For months, citizen scientists in Japan have been trying to shine a brighter public spotlight on radiation readings from the region surrounding the Fukushima nuclear disaster site, in part because there was so little information coming from the Japanese government in the days following the March 11 earthquake and tsunami that touched off the crisis.

Now Yahoo Japan is adding to that spotlight by offering a map-centric database of readings via Radiation.Yahoo.co.jp.

Kyodo News Service quotes an official from Yahoo Japan as saying that the beta service displays data gathered at 11 locales, including Tokyo, Nihonmatsu in Fukushima Prefecture, Sendai and the city of Chiba. More observation points will be added in the future, the official is quoted as saying.

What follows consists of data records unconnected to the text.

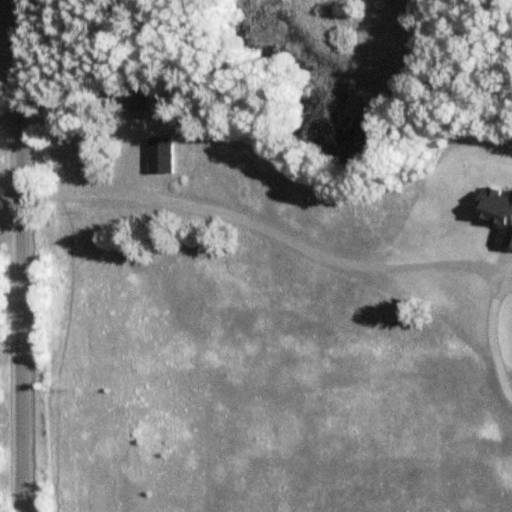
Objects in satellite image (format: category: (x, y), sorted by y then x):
building: (164, 155)
road: (8, 182)
road: (22, 255)
road: (318, 256)
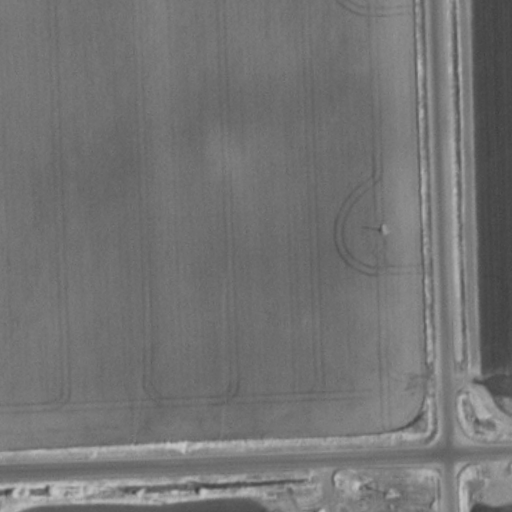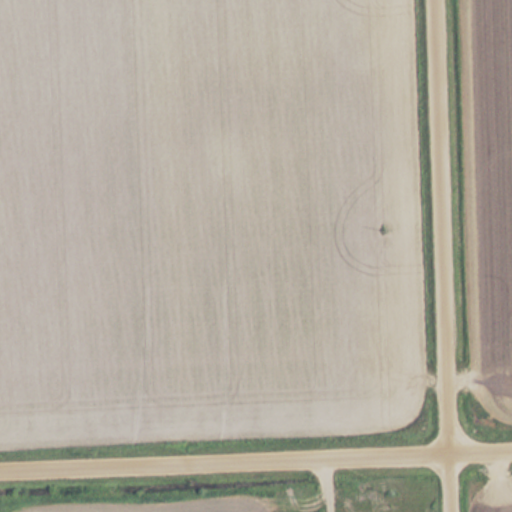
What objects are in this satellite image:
road: (441, 255)
road: (256, 463)
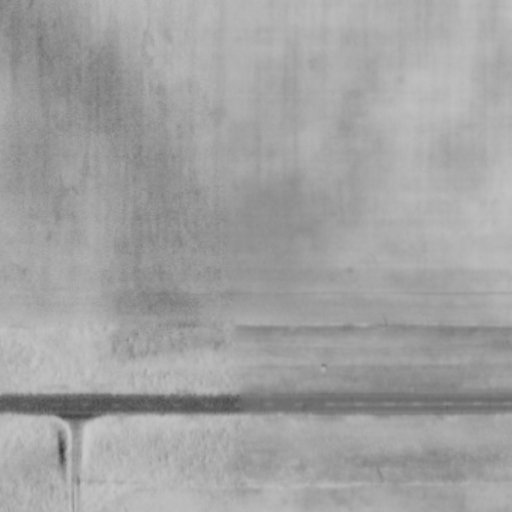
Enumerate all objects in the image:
road: (256, 401)
road: (74, 456)
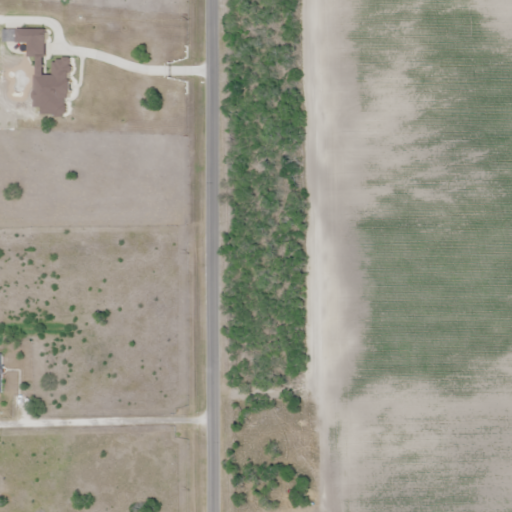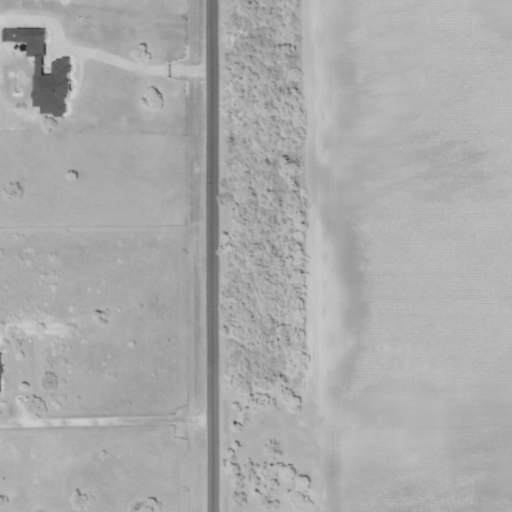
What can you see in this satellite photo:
road: (212, 256)
building: (1, 373)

These readings, updated every five minutes, are in addition to the less frequent radiation measurements reported by the Japanese government.

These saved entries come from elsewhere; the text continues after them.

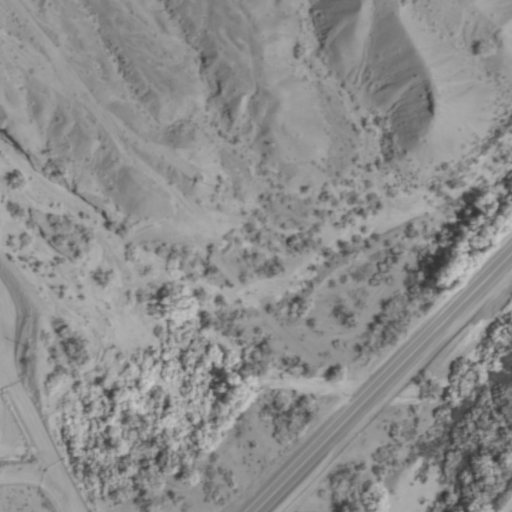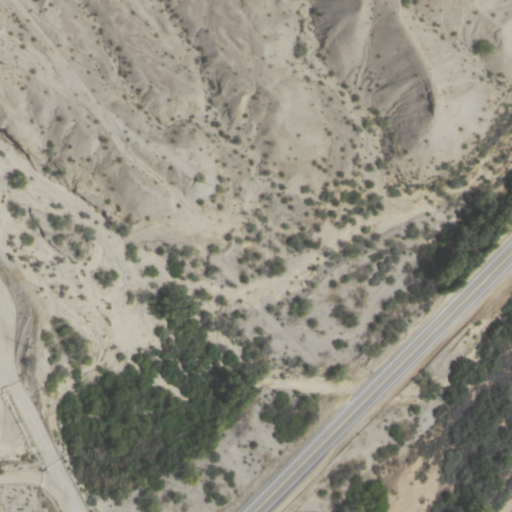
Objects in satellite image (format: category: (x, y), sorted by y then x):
road: (384, 385)
road: (47, 480)
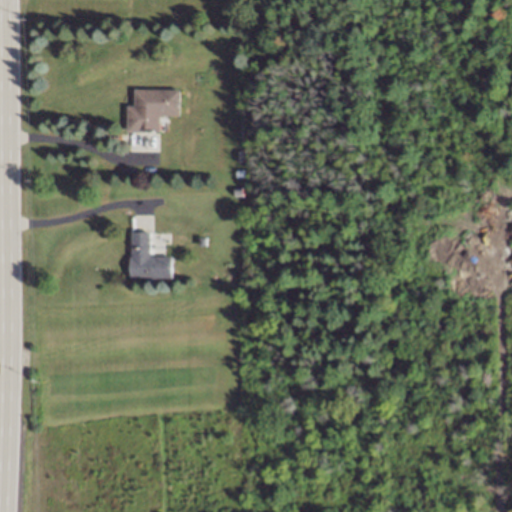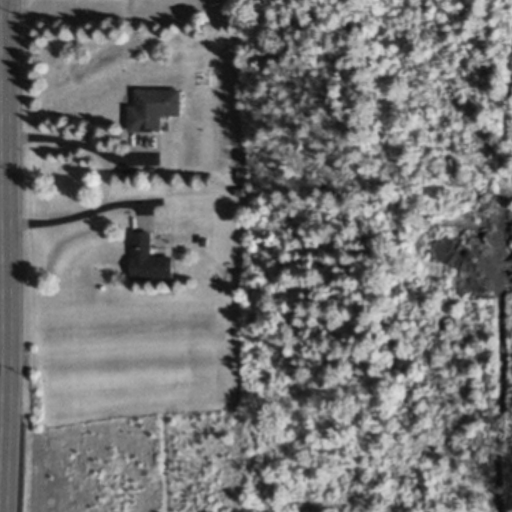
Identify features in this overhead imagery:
building: (153, 106)
building: (151, 108)
road: (76, 143)
building: (239, 191)
road: (75, 210)
building: (202, 241)
road: (7, 256)
building: (146, 258)
building: (147, 259)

Sean Bonner, a Los Angeles-based organizer for the non-governmental Safecast radiation-monitoring project, said his group is making a significant contribution to Yahoo Japan's service — even though it wasn't acknowledged in the Kyodo report.

"It says the data was collected by Keio University, but in fact it's the data that we (Safecast) collected and Keio is helping with," Bonner told me in an email. "It's the same data that we are displaying on our site, and was collected with the devices we designed and installed."